Statement of the problem

Cannabis use in the Nigeria society has become an issue of serious concern and constitutes one of the most important risks taking behavior among young adult. Despite worldwide concern and education about cannabis use, many only have limited awareness of their adverse consequences (Eneh, 2004).

Cannabis has been used to reduce nausea and vomiting in chemotherapy and people with HIV/AIDS, and to treat pain and muscle spasticity (Borgelt, Franson, Nussbaum &Wang, 2013). According to Borgelt and colleagues, (2013) Safety concerns regarding cannabis include the increased risk of developing schizophrenia with adolescent use, impairments in memory and cognition, accidental pediatric ingestions, and lack of safety packaging for medical cannabis formulations.

Similarly, Gordon, Conley, and Gordon, (2013) reported that exposure to marijuana had biologically-based physical, mental, behavioral and social health consequences and was associated with diseases of the liver (particularly with co-existing hepatitis C), lungs, heart, and vasculature.

Numerous studies have been conducted (e.g Eneh, 2004; Borgelt, Franson, Nussbaum &Wang, 2013; Gordon, Conley, & Gordon, 2013) to unravel the etiological complexities of cannabis use in an attempt to search for effective prevention programs. However, it is evident from studies done that a variety of factors account for frequent use of cannabis in our society. Some of these factors include family and peer-group influence, exposure to mass media content, and low level of self-esteem. The present study intends to address the following problems.

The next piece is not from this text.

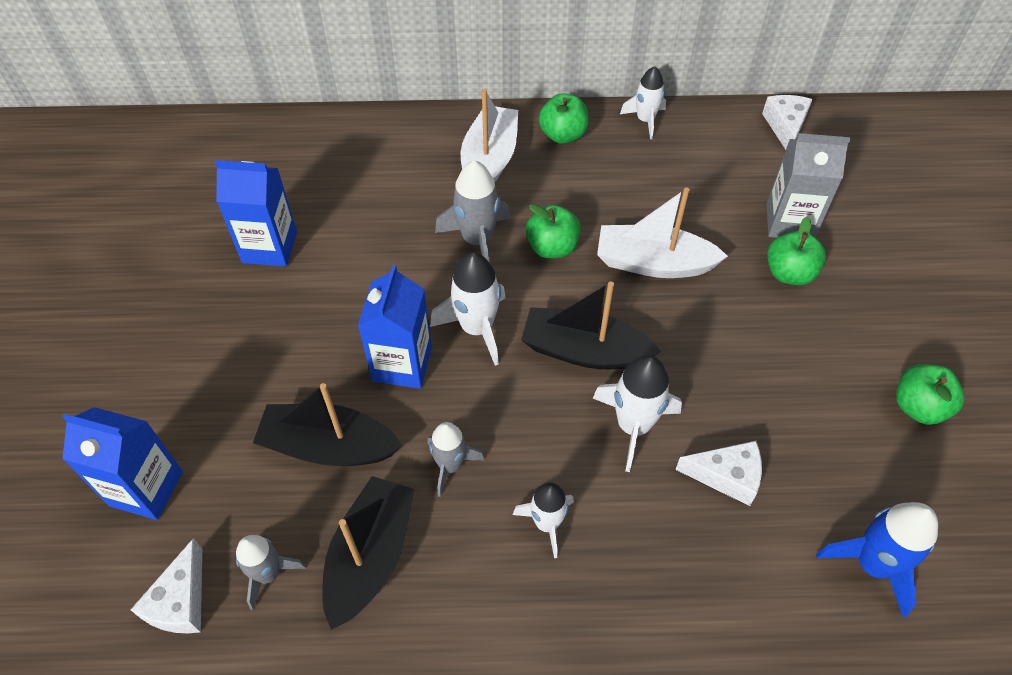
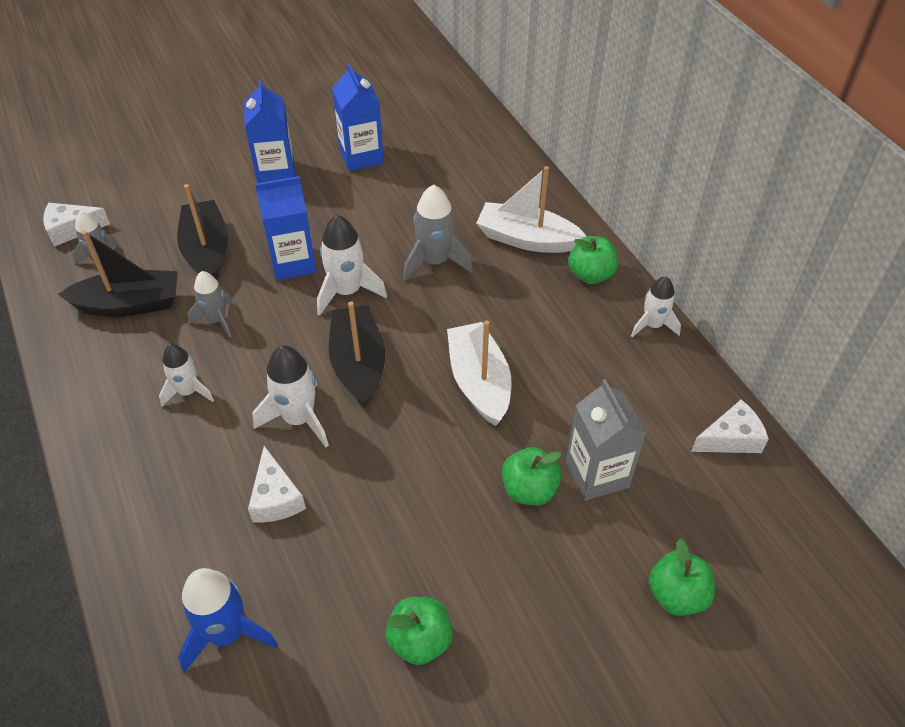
camera: 65 degrees right, 5 degrees down
(146, 488) = (143, 182): blue carton -> blue carton (276, 173)
(489, 160) = (526, 239): white boat -> white boat turned 150 degrees counterclockwise
(552, 247) = (456, 309): green apple -> green apple (677, 595)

  1. Would dispositional mindfulness significantly influence readiness to change cannabis use?
  2. Would spirituality significantly influence readiness to change cannabis use?

Purpose of the study

The purpose of this study is to:

  1. Examine whether dispositional mindfulness will influence readiness to change cannabis use.
  2. Investigate whether spirituality will influence readiness to change cannabis use.

Operational Definitions of Terms

Mindfulness: This means maintaining a moment-by-moment awareness of  thoughts, feelings, bodily sensations, and surrounding environment as measured by Five Facet Mindfulness Questionnaires (Baer, Smith, Hopkins, Krietemeyer, & Toney, 2006).

Spirituality: This is more of an individual practice and has to do with having a sense of peace and purpose as measured by Spiritual Experience Index-Revised (Genia, 1997)

Readiness-to-change: This is a motivational state that is strongly influenced by cognitive, affective, environmental and interpersonal events as measured by the Stage of Change Readiness and Treatment Eagerness Scale (SOCRATES 8D) (Miller & Tonigan, 1996).